Records for processing:
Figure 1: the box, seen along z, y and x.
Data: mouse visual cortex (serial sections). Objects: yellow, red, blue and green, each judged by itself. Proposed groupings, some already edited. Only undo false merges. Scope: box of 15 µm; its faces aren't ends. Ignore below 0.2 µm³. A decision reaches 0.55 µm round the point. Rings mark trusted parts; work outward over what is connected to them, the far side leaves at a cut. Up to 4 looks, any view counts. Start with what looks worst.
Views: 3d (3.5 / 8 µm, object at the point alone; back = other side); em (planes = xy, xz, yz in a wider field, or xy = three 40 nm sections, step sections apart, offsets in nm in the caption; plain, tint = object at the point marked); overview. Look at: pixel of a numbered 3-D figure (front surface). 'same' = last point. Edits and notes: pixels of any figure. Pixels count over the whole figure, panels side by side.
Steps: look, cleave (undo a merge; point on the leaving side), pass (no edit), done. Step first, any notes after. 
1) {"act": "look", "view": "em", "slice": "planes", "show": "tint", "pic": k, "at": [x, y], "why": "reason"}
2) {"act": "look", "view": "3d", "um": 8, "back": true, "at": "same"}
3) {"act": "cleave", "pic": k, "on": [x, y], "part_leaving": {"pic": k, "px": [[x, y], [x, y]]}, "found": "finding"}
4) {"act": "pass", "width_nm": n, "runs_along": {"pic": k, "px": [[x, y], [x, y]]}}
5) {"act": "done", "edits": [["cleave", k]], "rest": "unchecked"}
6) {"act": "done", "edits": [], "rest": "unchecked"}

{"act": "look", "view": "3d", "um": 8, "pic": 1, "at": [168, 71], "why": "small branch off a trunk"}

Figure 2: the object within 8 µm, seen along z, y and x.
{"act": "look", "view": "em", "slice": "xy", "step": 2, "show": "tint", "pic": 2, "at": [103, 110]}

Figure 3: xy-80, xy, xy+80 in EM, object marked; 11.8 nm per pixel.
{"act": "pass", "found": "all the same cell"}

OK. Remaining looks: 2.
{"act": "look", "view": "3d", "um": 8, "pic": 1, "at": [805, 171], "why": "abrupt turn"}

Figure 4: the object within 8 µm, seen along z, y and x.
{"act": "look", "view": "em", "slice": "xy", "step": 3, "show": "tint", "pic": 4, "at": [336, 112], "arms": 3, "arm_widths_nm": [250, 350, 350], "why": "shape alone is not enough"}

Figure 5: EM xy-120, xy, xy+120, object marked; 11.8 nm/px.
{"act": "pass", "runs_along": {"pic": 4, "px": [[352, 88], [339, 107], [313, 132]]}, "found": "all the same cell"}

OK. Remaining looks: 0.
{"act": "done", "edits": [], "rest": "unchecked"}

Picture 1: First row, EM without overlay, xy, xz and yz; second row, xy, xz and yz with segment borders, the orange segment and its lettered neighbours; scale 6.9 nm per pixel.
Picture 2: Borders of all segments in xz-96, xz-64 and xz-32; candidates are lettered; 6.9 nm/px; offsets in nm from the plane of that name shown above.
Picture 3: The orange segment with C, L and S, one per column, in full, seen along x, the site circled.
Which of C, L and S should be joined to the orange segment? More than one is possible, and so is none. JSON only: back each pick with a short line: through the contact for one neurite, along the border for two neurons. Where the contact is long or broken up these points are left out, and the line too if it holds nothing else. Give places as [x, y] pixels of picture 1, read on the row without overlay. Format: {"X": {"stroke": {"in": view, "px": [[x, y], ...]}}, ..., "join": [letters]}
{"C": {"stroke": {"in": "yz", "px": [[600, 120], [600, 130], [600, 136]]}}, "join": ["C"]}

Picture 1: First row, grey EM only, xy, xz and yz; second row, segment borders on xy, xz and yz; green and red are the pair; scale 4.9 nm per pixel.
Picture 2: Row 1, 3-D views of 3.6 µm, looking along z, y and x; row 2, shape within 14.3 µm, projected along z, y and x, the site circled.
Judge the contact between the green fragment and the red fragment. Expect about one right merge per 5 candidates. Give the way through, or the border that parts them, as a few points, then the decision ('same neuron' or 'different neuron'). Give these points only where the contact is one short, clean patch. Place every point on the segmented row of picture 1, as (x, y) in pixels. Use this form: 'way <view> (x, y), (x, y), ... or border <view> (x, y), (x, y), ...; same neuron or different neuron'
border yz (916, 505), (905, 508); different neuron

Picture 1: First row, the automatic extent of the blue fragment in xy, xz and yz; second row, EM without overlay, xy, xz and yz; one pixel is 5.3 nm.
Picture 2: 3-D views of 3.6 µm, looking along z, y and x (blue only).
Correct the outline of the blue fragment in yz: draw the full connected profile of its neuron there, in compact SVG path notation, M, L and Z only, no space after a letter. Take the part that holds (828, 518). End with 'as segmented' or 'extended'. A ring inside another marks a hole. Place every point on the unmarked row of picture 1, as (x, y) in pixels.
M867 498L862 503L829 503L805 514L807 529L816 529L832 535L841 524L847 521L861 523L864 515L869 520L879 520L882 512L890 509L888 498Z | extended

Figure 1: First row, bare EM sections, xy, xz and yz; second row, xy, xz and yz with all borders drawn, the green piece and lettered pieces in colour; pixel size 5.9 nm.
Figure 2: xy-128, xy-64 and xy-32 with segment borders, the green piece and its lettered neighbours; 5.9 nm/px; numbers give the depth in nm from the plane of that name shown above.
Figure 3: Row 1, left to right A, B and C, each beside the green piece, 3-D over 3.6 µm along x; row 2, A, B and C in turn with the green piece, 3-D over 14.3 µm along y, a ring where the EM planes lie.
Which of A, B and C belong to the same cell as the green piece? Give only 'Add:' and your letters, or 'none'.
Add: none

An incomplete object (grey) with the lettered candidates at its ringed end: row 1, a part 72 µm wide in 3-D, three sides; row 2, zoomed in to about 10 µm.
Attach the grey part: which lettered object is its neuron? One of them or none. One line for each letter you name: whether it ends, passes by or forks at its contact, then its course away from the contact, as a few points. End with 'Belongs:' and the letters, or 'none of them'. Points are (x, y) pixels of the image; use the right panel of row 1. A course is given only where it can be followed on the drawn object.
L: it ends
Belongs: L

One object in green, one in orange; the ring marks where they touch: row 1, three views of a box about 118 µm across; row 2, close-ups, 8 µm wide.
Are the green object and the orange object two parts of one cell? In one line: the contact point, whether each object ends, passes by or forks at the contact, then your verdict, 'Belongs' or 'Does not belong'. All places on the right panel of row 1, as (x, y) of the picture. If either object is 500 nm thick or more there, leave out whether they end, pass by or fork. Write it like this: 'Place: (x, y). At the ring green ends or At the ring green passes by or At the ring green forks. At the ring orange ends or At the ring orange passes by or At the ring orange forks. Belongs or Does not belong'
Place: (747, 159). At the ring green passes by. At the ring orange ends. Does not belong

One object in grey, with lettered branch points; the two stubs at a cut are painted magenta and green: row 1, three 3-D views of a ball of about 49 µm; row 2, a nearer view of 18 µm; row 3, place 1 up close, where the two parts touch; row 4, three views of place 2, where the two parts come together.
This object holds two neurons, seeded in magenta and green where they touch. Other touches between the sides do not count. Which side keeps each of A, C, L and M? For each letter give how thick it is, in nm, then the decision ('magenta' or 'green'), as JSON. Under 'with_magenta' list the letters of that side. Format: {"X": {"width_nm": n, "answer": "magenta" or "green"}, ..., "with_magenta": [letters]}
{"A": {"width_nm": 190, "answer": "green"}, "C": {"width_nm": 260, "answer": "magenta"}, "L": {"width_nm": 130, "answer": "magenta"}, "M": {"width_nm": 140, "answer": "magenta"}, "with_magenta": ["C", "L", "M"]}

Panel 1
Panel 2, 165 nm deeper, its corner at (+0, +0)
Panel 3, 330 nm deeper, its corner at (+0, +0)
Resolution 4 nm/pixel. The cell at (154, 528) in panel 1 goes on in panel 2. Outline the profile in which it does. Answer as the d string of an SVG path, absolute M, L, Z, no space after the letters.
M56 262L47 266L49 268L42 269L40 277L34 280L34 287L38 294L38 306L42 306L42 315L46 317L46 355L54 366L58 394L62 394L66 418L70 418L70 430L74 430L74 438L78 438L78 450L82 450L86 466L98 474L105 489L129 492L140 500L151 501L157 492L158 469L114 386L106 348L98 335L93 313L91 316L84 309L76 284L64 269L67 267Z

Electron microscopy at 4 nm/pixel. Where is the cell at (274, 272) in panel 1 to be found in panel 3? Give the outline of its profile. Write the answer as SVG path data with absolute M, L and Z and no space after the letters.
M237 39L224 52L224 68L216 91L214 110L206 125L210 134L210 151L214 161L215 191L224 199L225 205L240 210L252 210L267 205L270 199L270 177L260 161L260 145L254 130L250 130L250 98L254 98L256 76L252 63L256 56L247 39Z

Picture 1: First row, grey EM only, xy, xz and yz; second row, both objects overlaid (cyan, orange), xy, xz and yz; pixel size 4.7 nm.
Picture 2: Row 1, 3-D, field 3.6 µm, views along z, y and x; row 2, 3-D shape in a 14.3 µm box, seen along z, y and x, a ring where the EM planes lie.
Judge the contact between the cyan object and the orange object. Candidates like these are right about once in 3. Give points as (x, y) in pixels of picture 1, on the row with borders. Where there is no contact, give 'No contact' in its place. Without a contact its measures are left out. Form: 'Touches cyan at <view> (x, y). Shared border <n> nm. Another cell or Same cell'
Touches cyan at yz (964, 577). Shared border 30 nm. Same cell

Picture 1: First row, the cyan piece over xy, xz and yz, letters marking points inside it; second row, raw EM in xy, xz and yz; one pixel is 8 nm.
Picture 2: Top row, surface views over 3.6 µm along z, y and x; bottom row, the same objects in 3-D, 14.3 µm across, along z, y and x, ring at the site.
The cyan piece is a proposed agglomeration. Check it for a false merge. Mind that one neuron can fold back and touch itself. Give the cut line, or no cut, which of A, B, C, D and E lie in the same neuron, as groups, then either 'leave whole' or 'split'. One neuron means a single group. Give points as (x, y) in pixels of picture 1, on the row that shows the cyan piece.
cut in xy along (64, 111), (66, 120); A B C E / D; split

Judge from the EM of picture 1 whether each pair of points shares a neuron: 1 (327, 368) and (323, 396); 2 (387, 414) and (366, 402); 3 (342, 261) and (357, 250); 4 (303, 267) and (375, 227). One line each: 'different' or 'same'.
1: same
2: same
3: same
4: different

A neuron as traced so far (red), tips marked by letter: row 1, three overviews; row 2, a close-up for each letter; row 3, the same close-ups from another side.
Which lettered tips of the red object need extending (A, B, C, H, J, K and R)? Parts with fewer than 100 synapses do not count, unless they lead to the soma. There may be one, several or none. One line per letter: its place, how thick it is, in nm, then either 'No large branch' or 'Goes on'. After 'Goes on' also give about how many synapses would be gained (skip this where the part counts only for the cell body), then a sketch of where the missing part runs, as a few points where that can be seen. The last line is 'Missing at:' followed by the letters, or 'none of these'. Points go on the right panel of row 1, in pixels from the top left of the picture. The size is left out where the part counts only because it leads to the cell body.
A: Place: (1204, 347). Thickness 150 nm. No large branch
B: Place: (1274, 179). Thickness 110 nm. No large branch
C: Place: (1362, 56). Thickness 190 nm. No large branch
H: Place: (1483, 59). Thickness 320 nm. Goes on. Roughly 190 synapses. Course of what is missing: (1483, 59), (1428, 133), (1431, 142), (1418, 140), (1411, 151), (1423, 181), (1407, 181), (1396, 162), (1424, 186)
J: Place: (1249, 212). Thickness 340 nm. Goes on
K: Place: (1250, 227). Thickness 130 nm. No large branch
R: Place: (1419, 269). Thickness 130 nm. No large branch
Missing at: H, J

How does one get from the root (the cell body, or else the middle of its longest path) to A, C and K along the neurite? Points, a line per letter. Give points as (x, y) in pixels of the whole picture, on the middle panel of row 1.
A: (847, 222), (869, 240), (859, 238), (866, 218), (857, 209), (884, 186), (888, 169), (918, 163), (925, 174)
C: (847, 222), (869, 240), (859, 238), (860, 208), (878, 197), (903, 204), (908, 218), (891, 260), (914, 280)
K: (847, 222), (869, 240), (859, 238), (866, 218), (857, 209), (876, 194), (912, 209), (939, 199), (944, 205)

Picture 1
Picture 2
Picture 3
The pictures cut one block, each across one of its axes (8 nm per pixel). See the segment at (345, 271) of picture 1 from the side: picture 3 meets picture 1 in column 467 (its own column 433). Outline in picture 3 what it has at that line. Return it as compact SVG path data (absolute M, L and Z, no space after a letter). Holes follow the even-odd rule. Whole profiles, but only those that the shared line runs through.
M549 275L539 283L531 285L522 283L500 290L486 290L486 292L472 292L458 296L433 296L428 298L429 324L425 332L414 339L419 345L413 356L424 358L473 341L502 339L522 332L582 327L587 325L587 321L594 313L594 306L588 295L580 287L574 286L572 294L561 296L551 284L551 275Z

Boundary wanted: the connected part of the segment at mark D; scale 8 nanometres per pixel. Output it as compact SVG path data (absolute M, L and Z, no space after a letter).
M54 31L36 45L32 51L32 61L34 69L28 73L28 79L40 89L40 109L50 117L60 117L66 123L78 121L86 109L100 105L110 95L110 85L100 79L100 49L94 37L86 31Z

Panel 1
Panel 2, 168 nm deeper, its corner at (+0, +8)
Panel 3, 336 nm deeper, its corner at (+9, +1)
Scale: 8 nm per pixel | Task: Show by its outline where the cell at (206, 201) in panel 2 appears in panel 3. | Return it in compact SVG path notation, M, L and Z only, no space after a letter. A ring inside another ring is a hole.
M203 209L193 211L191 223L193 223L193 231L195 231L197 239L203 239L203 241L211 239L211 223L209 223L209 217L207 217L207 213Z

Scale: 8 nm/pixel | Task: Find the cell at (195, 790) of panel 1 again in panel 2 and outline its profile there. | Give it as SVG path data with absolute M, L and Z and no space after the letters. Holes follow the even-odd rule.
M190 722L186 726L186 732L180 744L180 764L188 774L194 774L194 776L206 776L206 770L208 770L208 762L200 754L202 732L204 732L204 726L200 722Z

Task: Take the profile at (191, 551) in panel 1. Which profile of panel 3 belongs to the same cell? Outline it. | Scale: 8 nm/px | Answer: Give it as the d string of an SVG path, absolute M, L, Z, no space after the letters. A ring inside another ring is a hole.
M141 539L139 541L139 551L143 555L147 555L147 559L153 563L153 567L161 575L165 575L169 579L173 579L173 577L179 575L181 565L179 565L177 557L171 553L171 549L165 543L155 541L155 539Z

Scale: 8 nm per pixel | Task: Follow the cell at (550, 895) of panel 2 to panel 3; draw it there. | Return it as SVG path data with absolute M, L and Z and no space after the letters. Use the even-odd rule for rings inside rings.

Problem to work on: Since only a count is wanted, give the number of lines in the listing that contain the word "offsets".

Expected answer: 2